All that is wanted is the exact text of the lines below from the one with "CARPRIME SNS" through the one with "মূলত, আপনি যদি", inclusive, minus any pictures.
### Source data ###
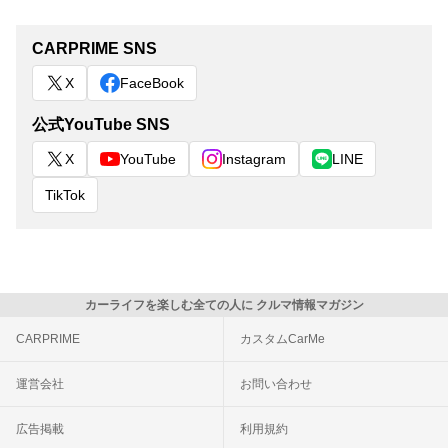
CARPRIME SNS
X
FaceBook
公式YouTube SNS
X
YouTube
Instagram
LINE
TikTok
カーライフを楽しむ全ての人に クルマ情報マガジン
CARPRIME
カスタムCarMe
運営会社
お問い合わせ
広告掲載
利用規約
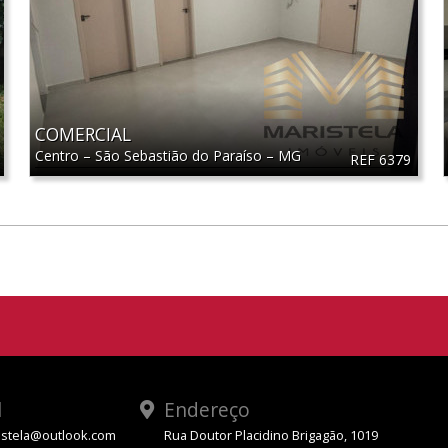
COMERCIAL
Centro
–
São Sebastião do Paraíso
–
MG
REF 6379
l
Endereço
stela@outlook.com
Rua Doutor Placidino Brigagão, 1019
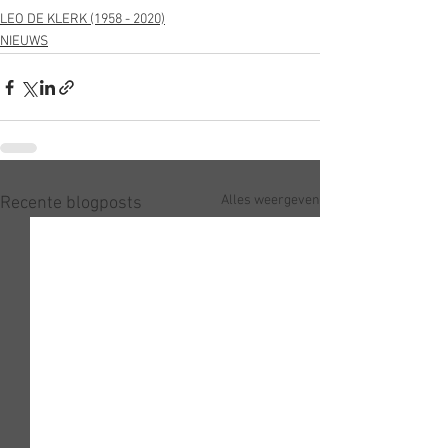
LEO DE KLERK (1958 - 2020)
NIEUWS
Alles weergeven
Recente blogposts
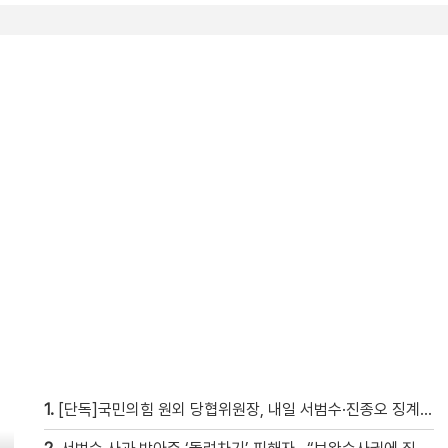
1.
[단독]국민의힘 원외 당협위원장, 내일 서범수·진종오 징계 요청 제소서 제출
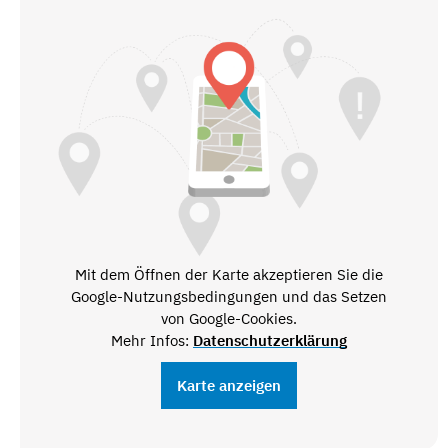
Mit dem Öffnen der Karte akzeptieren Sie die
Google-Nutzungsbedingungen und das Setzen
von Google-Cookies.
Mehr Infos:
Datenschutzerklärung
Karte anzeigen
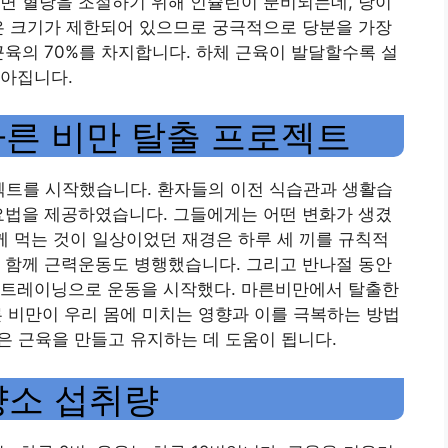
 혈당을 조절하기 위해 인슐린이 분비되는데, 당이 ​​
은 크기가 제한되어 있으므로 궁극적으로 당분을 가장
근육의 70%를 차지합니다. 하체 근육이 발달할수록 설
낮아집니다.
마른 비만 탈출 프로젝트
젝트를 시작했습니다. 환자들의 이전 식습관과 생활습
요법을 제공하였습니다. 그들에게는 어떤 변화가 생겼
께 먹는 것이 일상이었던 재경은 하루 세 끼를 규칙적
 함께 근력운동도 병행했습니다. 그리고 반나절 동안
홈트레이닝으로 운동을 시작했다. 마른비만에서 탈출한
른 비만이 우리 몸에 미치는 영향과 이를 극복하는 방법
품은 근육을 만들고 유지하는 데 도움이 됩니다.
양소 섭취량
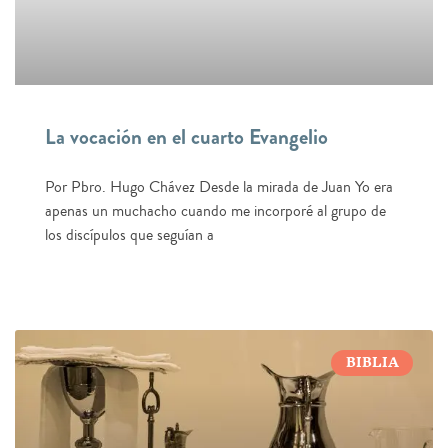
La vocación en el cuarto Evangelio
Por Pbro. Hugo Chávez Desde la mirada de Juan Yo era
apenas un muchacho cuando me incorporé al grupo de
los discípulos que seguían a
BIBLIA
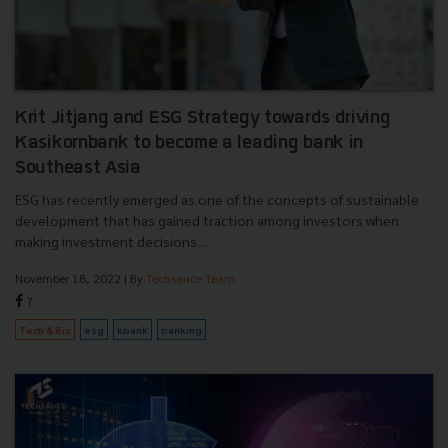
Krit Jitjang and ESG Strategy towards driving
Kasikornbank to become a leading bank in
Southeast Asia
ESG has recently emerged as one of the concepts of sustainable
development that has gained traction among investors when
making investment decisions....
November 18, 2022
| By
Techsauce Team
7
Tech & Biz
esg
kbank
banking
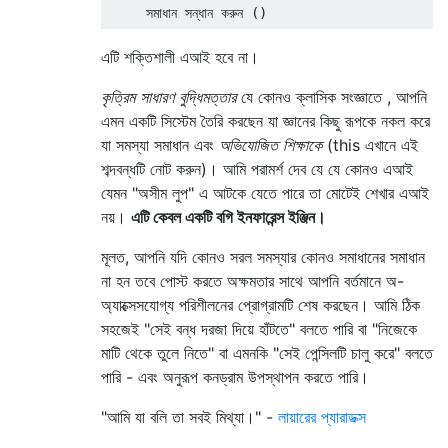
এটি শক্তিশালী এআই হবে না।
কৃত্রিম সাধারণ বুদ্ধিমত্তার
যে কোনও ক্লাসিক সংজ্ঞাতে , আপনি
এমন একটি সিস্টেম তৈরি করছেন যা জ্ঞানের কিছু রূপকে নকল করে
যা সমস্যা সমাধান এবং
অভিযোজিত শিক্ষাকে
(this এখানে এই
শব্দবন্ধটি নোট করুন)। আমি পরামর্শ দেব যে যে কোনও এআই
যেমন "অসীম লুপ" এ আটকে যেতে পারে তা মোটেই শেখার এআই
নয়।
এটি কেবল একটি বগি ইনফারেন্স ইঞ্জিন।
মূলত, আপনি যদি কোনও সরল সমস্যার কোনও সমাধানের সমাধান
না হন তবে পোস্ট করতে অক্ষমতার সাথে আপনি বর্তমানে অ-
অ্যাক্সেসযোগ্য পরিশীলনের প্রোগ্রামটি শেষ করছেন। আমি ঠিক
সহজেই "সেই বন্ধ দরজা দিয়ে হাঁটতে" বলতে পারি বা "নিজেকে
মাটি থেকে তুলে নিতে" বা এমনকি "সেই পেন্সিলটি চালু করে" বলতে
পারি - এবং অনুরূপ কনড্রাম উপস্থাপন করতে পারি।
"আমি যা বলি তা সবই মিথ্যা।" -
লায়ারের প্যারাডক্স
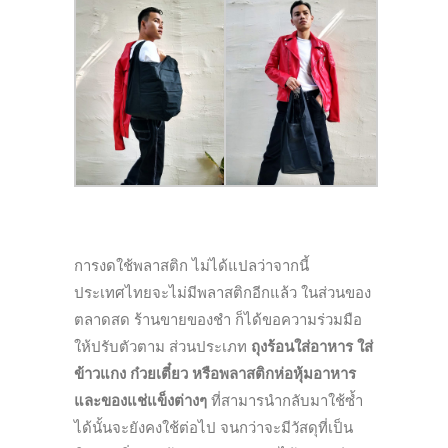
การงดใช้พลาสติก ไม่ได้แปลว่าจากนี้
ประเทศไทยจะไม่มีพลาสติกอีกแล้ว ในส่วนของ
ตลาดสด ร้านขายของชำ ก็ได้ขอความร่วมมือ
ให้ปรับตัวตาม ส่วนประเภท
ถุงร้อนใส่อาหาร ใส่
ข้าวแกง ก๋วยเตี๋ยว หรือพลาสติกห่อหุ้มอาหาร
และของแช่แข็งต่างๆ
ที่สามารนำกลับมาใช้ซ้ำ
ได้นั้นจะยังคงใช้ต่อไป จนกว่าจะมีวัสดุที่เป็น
###
### Source data ###
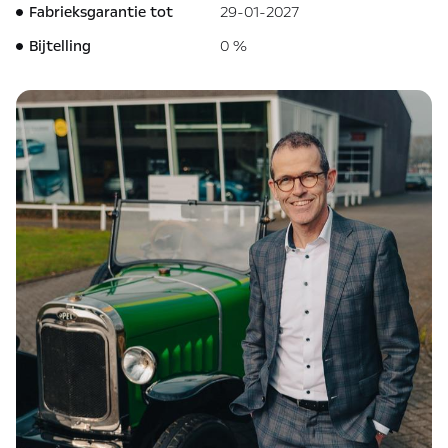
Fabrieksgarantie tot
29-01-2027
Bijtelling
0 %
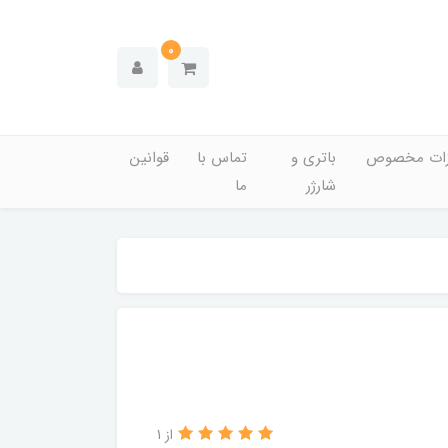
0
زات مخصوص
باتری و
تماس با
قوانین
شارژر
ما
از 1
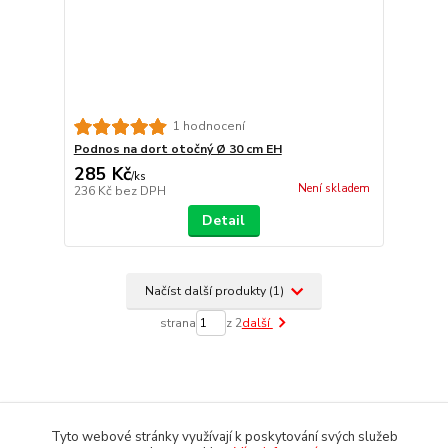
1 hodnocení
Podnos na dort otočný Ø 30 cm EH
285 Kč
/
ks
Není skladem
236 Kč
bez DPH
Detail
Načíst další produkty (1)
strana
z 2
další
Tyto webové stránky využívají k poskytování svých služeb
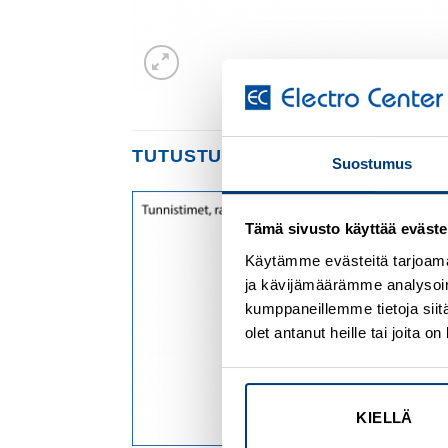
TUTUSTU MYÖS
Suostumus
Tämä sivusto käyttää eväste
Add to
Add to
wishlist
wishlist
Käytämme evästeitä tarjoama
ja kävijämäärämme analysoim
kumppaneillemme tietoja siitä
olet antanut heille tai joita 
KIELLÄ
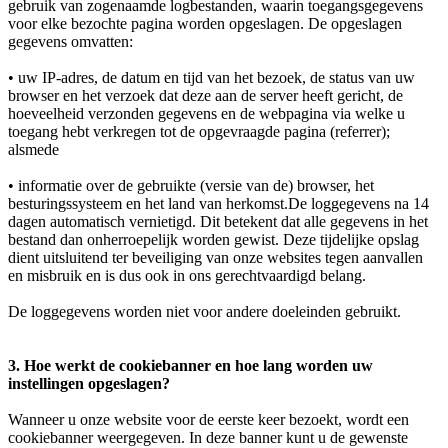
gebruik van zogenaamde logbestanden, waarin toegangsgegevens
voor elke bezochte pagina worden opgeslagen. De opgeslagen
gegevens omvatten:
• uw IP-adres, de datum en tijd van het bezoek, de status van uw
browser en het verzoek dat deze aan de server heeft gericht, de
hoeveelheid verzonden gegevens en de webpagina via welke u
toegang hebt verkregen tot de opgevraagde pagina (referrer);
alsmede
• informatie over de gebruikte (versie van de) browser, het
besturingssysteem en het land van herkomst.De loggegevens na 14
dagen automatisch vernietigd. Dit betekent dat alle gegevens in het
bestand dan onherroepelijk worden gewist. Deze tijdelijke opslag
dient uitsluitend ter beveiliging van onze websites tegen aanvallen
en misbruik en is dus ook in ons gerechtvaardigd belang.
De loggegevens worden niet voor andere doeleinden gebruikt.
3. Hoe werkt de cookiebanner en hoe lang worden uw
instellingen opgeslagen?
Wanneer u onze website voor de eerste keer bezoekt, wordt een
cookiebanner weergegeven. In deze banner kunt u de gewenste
###
» **Answer section**
CARPRIME SNS
X
FaceBook
公式YouTube SNS
X
YouTube
Instagram
LINE
TikTok
カーライフを楽しむ全ての人に クルマ情報マガジン
CARPRIME
カスタムCarMe
運営会社
お問い合わせ
広告掲載
利用規約
COMERCIAL
Centro
–
São Sebastião do Paraíso
–
MG
REF 6379
l
Endereço
stela@outlook.com
Rua Doutor Placidino Brigagão, 1019
LEO DE KLERK (1958 - 2020)
NIEUWS
Alles weergeven
Recente blogposts
1.
[단독]국민의힘 원외 당협위원장, 내일 서범수·진종오 징계 요청 제소서 제출
Mit dem Öffnen der Karte akzeptieren Sie die
Google-Nutzungsbedingungen und das Setzen
von Google-Cookies.
Mehr Infos:
Datenschutzerklärung
Karte anzeigen
 혈당을 조절하기 위해 인슐린이 분비되는데, 당이 ​​
은 크기가 제한되어 있으므로 궁극적으로 당분을 가장
근육의 70%를 차지합니다. 하체 근육이 발달할수록 설
낮아집니다.
마른 비만 탈출 프로젝트
젝트를 시작했습니다. 환자들의 이전 식습관과 생활습
요법을 제공하였습니다. 그들에게는 어떤 변화가 생겼
께 먹는 것이 일상이었던 재경은 하루 세 끼를 규칙적
 함께 근력운동도 병행했습니다. 그리고 반나절 동안
홈트레이닝으로 운동을 시작했다. 마른비만에서 탈출한
른 비만이 우리 몸에 미치는 영향과 이를 극복하는 방법
품은 근육을 만들고 유지하는 데 도움이 됩니다.
양소 섭취량
La vocación en el cuarto Evangelio
Por Pbro. Hugo Chávez Desde la mirada de Juan Yo era
apenas un muchacho cuando me incorporé al grupo de
los discípulos que seguían a
BIBLIA
Krit Jitjang and ESG Strategy towards driving
Kasikornbank to become a leading bank in
Southeast Asia
ESG has recently emerged as one of the concepts of sustainable
development that has gained traction among investors when
making investment decisions....
November 18, 2022
| By
Techsauce Team
7
Tech & Biz
esg
kbank
banking
এটি শক্তিশালী এআই হবে না।
কৃত্রিম সাধারণ বুদ্ধিমত্তার
যে কোনও ক্লাসিক সংজ্ঞাতে , আপনি
এমন একটি সিস্টেম তৈরি করছেন যা জ্ঞানের কিছু রূপকে নকল করে
যা সমস্যা সমাধান এবং
অভিযোজিত শিক্ষাকে
(this এখানে এই
শব্দবন্ধটি নোট করুন)। আমি পরামর্শ দেব যে যে কোনও এআই
যেমন "অসীম লুপ" এ আটকে যেতে পারে তা মোটেই শেখার এআই
নয়।
এটি কেবল একটি বগি ইনফারেন্স ইঞ্জিন।
মূলত, আপনি যদি কোনও সরল সমস্যার কোনও সমাধানের সমাধান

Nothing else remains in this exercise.